Input data ▸
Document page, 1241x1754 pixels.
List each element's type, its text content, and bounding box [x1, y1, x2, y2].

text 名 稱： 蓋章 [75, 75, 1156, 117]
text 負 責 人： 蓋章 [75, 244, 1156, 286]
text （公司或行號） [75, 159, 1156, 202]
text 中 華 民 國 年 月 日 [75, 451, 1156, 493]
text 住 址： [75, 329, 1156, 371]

==

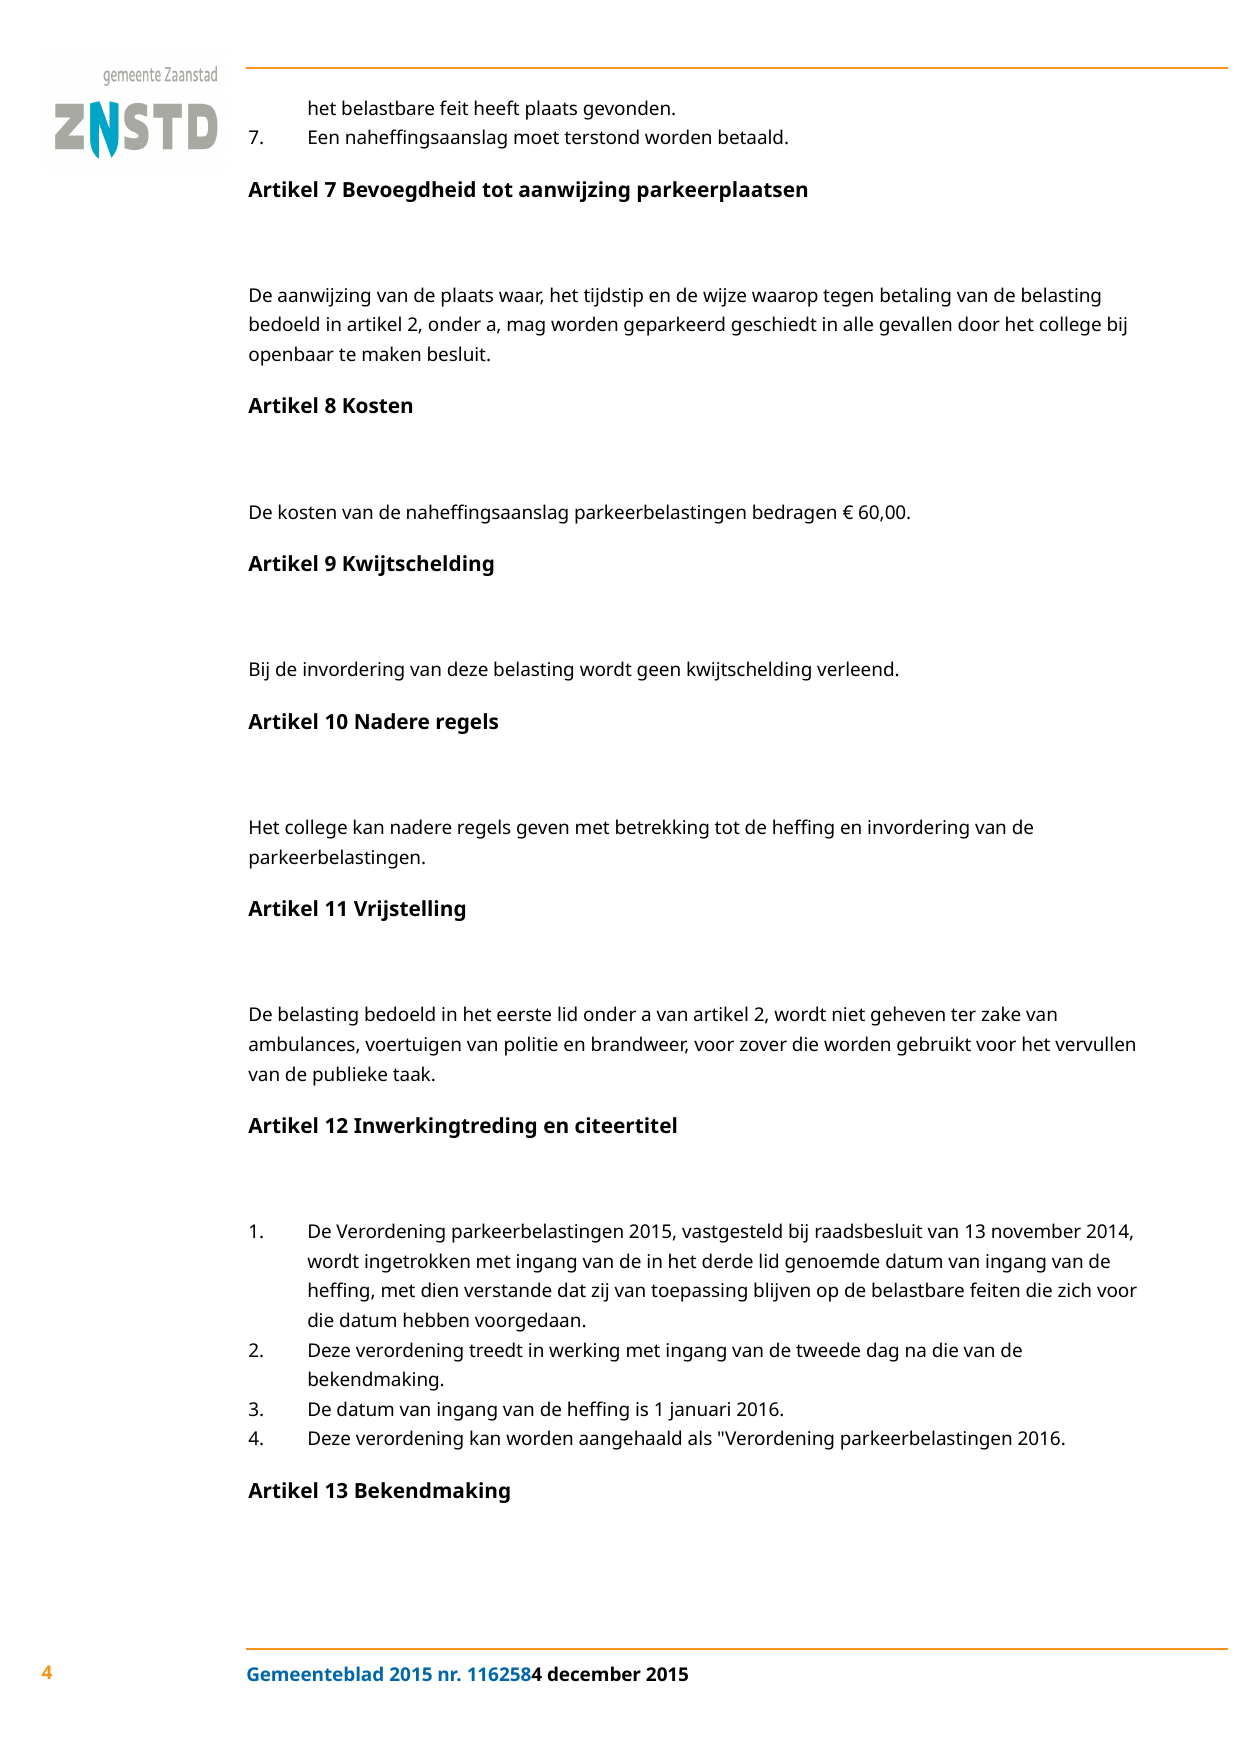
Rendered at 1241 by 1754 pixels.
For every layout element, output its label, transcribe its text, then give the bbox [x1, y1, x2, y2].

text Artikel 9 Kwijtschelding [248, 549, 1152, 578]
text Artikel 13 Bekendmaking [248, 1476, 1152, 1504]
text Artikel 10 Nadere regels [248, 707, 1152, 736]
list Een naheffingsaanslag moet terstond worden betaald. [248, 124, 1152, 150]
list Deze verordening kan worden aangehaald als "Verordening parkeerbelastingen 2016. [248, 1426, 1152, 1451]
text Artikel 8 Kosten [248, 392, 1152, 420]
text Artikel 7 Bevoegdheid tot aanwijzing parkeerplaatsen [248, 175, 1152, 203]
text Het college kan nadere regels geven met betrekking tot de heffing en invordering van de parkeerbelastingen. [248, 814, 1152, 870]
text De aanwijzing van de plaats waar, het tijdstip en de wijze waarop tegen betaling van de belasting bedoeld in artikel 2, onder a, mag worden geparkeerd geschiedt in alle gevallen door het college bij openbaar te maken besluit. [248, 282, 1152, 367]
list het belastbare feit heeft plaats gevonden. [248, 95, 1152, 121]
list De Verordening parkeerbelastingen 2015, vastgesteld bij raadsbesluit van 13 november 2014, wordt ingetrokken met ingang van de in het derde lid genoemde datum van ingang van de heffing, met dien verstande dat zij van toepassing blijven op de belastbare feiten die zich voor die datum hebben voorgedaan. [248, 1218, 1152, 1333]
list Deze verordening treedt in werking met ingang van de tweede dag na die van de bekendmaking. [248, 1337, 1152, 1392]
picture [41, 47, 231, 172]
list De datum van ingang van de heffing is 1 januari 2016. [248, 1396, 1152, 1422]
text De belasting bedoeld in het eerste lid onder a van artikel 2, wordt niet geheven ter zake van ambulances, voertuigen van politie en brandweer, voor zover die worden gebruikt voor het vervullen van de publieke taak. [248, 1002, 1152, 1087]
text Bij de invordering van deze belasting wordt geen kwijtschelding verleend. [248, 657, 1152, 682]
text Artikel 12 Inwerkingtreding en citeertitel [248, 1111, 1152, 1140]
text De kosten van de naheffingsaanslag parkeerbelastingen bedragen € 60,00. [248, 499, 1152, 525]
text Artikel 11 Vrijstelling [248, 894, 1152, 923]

--

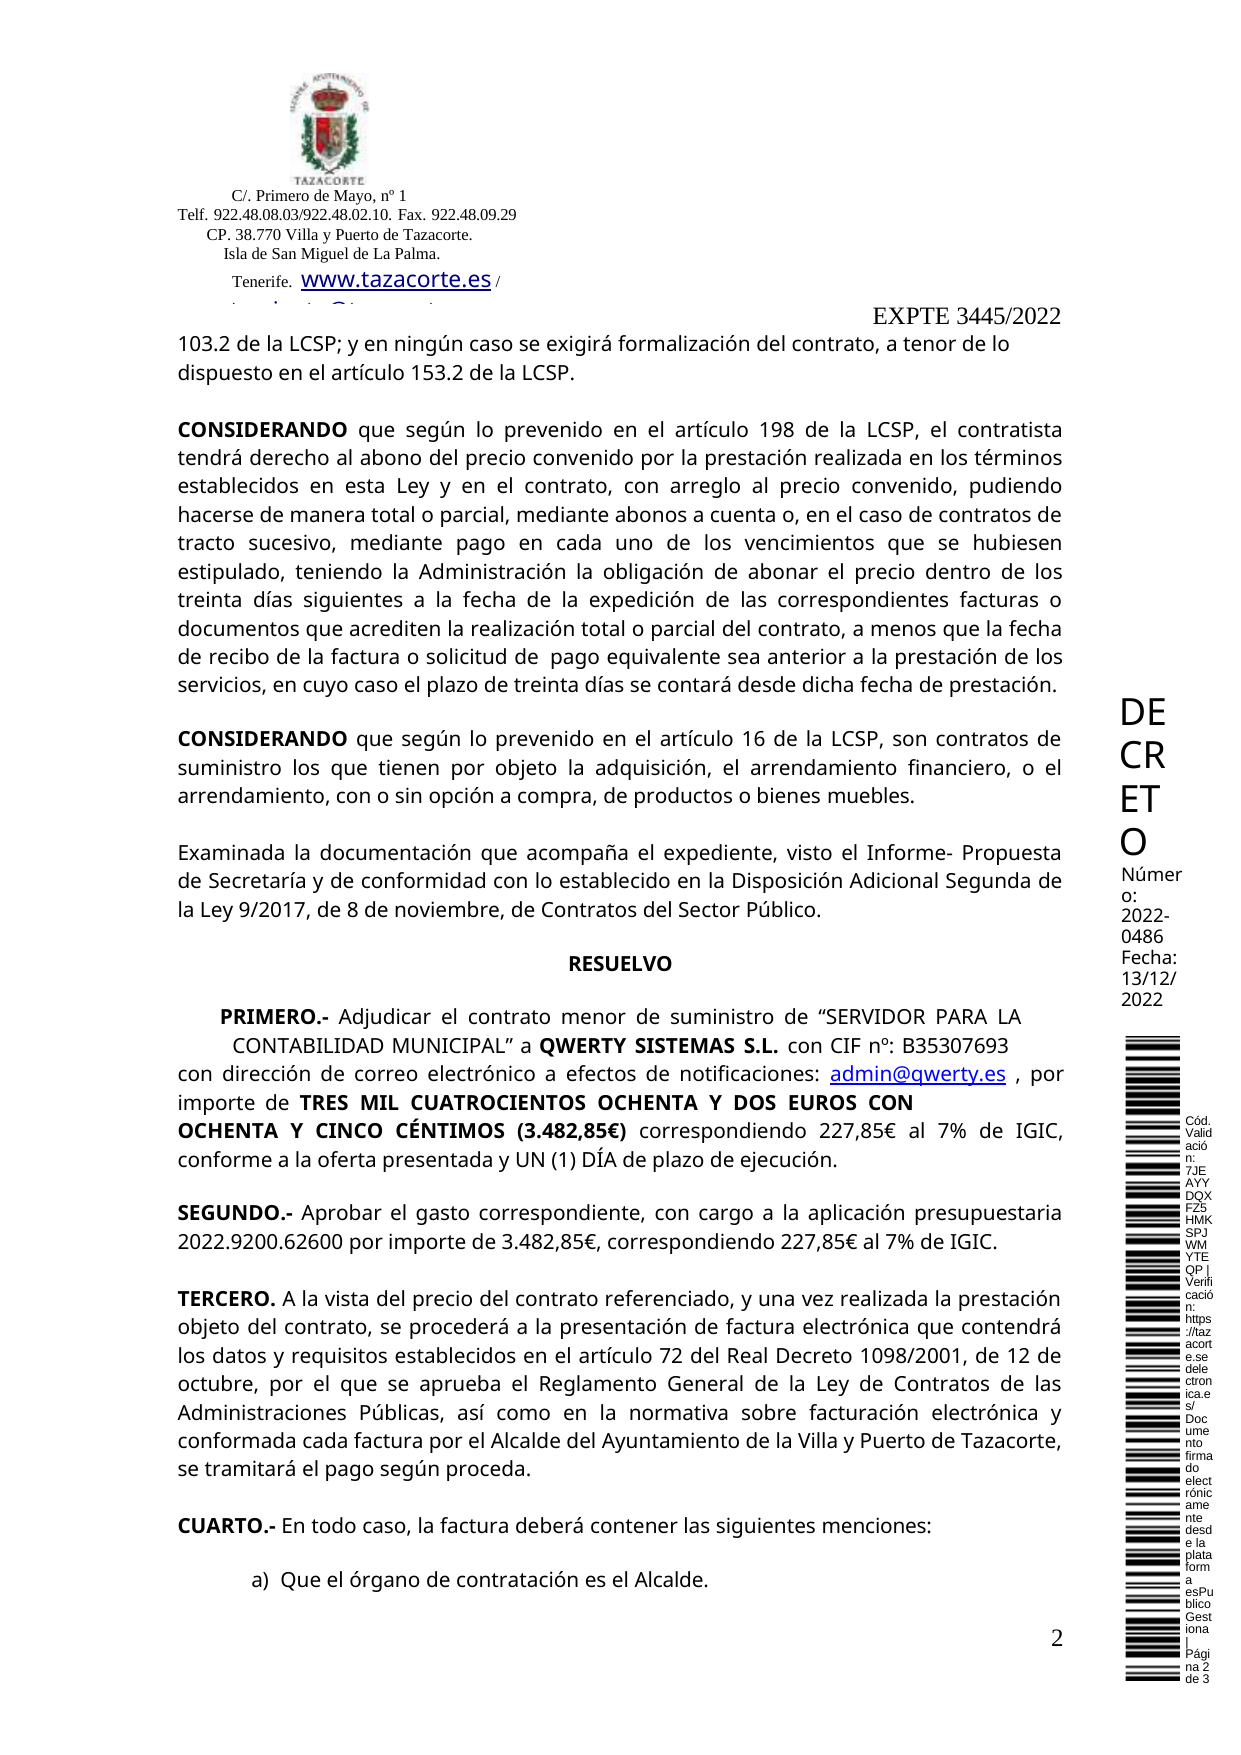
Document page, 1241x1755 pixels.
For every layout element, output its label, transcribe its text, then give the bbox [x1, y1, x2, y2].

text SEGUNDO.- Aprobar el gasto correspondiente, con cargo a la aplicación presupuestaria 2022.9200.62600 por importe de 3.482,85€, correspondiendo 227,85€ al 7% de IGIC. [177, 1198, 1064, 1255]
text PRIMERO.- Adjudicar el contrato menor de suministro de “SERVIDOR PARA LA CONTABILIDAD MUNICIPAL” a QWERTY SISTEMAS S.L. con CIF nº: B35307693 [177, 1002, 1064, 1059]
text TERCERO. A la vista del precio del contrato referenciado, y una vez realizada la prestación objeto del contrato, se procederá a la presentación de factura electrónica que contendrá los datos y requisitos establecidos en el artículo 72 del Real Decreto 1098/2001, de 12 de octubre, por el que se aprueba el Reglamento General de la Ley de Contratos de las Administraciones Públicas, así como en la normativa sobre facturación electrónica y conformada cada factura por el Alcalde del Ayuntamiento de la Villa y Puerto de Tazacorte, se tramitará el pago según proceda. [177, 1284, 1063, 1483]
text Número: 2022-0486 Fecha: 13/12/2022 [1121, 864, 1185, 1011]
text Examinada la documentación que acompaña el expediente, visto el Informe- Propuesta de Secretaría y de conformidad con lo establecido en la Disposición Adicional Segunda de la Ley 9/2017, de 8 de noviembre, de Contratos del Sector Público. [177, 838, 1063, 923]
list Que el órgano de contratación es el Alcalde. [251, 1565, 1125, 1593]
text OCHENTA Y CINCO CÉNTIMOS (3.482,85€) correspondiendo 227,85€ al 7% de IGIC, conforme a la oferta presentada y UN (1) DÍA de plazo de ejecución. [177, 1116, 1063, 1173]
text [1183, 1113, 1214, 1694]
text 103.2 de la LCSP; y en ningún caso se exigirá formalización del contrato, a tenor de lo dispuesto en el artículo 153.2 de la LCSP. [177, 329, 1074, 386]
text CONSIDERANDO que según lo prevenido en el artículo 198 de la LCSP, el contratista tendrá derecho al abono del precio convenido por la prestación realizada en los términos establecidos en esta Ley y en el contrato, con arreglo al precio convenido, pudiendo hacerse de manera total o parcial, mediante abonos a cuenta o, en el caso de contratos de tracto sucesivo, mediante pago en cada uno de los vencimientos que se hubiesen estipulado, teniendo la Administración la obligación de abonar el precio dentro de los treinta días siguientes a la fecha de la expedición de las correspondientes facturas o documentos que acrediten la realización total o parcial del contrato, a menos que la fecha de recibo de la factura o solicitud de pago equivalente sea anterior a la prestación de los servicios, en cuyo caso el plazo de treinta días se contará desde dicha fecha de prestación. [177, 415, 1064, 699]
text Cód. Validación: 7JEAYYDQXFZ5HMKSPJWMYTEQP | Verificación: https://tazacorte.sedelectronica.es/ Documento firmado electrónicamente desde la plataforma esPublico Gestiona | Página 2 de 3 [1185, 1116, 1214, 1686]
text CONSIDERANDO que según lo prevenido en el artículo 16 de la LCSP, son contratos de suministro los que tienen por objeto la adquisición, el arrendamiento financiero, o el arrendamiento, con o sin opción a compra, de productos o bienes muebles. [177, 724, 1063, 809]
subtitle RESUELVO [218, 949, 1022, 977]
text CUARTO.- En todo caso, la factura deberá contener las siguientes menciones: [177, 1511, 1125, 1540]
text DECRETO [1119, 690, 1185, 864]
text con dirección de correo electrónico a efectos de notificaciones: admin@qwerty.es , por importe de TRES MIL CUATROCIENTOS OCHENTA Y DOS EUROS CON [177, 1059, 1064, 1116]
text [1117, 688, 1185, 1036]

What needs to be done ▸ Revise the records from the line containing "Document page, 1241x1755 pixels." through the line containing "text SEGUNDO.- Aprobar", changing "gasto" to "coste" and leaving everything else as it is. Return only those lines.

Answer to this task ▸
Document page, 1241x1755 pixels.
For every layout element, output its label, transcribe its text, then give the bbox [x1, y1, x2, y2].

text SEGUNDO.- Aprobar el coste correspondiente, con cargo a la aplicación presupuestaria 2022.9200.62600 por importe de 3.482,85€, correspondiendo 227,85€ al 7% de IGIC. [177, 1198, 1064, 1255]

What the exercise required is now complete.